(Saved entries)
┌──

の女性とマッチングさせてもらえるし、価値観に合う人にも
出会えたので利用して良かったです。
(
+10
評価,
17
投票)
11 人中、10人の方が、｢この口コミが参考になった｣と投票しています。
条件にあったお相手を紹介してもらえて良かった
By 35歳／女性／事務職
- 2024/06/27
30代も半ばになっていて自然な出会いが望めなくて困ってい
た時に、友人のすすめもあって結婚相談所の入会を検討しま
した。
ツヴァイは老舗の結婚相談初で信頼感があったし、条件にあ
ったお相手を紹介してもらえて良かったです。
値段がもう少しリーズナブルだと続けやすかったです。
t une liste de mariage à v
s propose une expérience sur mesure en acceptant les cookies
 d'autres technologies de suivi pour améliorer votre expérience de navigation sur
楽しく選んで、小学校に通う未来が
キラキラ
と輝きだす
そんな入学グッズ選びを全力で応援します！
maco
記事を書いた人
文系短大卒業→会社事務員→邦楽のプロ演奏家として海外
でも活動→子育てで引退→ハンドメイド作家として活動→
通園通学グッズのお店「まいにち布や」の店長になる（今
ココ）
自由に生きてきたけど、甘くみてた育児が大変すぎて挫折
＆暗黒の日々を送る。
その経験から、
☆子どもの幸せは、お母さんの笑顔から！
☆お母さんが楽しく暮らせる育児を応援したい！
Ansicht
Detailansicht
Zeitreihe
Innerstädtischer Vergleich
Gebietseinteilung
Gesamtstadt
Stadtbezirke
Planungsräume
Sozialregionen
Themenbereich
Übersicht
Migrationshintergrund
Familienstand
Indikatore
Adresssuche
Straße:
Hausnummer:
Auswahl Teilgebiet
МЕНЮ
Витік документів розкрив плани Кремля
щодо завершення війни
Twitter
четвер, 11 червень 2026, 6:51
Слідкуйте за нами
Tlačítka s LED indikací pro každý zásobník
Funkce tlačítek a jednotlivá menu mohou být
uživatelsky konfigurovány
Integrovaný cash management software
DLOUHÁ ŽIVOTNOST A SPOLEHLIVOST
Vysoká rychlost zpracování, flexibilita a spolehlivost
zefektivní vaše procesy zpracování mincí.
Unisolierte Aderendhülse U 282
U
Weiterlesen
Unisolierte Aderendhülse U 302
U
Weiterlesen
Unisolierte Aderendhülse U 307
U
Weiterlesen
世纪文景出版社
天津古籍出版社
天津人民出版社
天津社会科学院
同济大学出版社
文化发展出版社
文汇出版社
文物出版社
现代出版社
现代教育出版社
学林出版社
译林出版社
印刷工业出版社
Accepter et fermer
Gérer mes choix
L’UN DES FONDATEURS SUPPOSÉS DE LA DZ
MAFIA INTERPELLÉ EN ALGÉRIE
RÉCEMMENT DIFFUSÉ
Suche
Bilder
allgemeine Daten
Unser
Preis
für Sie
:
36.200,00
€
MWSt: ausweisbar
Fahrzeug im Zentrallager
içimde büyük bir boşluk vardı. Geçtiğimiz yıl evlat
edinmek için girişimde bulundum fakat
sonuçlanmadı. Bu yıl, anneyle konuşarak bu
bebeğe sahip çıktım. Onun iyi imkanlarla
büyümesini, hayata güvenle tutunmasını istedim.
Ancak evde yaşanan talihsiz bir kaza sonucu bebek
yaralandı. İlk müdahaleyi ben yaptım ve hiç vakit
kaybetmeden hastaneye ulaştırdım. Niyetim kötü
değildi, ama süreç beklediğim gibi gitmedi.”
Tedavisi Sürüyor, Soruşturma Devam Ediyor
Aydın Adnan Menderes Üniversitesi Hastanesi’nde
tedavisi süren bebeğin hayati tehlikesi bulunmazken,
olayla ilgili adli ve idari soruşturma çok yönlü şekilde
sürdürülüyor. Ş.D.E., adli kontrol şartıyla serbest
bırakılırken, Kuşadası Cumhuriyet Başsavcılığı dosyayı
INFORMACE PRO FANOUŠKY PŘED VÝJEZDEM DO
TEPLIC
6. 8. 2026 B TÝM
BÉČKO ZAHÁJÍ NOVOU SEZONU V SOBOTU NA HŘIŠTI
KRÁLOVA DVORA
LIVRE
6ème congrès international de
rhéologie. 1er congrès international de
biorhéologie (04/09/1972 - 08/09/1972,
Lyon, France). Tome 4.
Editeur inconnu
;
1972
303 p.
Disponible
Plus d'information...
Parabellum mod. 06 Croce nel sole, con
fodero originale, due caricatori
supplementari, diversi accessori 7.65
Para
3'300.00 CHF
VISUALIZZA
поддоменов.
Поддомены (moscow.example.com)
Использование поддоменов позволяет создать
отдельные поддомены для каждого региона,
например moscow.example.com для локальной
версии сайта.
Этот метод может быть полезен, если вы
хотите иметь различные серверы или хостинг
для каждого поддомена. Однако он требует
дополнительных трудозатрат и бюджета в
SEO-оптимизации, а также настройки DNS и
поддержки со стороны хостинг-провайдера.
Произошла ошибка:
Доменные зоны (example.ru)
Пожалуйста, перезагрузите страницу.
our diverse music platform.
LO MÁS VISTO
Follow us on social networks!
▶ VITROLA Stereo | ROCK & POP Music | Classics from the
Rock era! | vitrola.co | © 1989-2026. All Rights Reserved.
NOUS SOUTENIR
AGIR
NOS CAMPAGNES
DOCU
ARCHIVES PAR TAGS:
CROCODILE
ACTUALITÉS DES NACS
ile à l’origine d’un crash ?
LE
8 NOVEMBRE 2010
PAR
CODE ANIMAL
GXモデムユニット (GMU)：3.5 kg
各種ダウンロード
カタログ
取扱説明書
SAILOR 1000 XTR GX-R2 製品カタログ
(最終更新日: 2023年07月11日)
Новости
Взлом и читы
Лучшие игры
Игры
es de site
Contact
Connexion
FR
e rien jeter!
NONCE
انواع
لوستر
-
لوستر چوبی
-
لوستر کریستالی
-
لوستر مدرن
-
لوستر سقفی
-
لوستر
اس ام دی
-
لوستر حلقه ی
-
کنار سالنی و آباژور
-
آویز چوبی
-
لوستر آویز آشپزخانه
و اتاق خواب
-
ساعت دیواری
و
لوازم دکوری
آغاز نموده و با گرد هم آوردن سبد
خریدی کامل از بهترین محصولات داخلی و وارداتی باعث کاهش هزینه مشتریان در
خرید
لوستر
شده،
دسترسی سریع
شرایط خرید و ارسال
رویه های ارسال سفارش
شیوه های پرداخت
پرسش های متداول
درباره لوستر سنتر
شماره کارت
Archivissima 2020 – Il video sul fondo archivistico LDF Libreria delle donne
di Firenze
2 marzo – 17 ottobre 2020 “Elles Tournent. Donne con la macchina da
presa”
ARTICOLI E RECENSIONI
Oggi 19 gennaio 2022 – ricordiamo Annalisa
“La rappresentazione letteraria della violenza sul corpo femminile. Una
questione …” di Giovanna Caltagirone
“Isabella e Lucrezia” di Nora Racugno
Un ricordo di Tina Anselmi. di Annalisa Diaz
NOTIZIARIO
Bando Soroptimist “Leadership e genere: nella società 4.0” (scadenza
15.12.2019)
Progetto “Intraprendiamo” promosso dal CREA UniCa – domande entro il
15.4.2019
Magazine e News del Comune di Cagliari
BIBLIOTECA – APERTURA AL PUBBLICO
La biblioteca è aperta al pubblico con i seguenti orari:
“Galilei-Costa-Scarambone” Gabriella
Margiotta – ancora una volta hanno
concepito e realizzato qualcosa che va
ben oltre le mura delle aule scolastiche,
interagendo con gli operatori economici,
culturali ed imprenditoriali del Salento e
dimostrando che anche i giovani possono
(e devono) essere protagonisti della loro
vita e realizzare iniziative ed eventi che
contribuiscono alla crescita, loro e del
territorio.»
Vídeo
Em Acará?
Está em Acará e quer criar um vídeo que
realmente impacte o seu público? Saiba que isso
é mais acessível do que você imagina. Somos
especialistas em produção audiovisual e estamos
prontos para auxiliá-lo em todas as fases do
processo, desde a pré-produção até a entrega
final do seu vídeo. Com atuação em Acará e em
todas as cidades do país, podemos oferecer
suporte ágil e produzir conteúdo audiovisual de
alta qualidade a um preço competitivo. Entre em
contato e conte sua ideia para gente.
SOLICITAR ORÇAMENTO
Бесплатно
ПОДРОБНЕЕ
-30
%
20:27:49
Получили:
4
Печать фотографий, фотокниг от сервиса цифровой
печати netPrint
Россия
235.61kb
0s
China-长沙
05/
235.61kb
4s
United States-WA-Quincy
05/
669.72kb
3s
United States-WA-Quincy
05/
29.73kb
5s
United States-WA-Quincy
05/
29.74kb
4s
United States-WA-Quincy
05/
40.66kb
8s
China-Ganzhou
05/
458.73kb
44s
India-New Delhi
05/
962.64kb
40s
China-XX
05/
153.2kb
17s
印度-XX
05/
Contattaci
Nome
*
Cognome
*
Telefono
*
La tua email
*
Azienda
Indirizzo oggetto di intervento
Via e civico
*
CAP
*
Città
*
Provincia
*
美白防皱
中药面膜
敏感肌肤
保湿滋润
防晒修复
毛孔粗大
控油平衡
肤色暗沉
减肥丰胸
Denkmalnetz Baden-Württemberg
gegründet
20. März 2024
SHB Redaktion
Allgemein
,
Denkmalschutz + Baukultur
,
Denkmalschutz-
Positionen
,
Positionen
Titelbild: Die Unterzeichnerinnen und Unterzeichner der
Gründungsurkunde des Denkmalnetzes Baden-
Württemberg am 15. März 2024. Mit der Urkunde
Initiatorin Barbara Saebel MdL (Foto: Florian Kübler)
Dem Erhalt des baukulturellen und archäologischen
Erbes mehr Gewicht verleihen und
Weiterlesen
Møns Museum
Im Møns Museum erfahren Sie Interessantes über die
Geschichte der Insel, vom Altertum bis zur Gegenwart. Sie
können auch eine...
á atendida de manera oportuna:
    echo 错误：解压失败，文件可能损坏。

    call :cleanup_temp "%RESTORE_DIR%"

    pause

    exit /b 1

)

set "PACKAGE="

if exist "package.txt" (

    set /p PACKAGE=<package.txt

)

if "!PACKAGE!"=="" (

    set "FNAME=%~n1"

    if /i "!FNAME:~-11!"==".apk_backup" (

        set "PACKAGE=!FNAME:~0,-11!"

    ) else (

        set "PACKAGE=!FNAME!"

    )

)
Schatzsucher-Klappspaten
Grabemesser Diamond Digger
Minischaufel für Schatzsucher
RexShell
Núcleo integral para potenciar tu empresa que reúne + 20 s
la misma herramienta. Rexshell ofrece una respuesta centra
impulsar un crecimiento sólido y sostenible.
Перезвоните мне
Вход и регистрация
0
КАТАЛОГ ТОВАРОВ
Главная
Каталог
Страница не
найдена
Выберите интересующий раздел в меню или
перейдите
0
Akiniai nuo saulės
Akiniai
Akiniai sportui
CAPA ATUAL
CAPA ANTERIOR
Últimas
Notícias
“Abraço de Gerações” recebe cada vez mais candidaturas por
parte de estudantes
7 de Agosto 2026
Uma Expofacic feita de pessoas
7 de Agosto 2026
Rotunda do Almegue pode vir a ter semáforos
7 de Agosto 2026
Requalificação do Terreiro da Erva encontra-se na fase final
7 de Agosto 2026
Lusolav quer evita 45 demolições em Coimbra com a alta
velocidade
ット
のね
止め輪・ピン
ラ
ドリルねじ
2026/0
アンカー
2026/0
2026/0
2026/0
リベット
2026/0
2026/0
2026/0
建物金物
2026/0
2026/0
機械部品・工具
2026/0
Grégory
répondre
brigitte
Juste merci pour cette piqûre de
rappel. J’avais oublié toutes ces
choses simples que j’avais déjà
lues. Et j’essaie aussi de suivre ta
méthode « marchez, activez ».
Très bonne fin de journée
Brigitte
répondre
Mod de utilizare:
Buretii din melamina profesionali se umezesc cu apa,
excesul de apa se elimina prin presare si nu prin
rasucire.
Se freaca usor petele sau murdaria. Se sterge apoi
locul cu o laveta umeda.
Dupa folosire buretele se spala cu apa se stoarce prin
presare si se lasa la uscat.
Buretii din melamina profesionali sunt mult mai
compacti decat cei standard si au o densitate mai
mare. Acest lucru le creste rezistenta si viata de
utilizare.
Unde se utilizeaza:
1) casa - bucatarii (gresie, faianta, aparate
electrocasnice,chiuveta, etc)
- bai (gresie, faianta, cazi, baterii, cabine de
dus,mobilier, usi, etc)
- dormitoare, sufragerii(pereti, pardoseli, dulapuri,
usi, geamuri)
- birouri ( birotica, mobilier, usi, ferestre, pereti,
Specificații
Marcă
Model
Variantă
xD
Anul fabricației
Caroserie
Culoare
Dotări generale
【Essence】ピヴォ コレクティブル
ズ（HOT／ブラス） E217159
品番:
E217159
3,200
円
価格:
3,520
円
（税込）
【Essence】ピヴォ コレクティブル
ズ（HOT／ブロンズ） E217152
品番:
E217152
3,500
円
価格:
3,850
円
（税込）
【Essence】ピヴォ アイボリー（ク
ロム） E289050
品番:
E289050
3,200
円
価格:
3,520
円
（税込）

└──

Your task is to quote, without any alteration, the lines running from the top of the records to the line that holds "自由に生きてきたけど、甘くみてた育児が大変すぎて挫折", both included.

の女性とマッチングさせてもらえるし、価値観に合う人にも
出会えたので利用して良かったです。
(
+10
評価,
17
投票)
11 人中、10人の方が、｢この口コミが参考になった｣と投票しています。
条件にあったお相手を紹介してもらえて良かった
By 35歳／女性／事務職
- 2024/06/27
30代も半ばになっていて自然な出会いが望めなくて困ってい
た時に、友人のすすめもあって結婚相談所の入会を検討しま
した。
ツヴァイは老舗の結婚相談初で信頼感があったし、条件にあ
ったお相手を紹介してもらえて良かったです。
値段がもう少しリーズナブルだと続けやすかったです。
t une liste de mariage à v
s propose une expérience sur mesure en acceptant les cookies
 d'autres technologies de suivi pour améliorer votre expérience de navigation sur
楽しく選んで、小学校に通う未来が
キラキラ
と輝きだす
そんな入学グッズ選びを全力で応援します！
maco
記事を書いた人
文系短大卒業→会社事務員→邦楽のプロ演奏家として海外
でも活動→子育てで引退→ハンドメイド作家として活動→
通園通学グッズのお店「まいにち布や」の店長になる（今
ココ）
自由に生きてきたけど、甘くみてた育児が大変すぎて挫折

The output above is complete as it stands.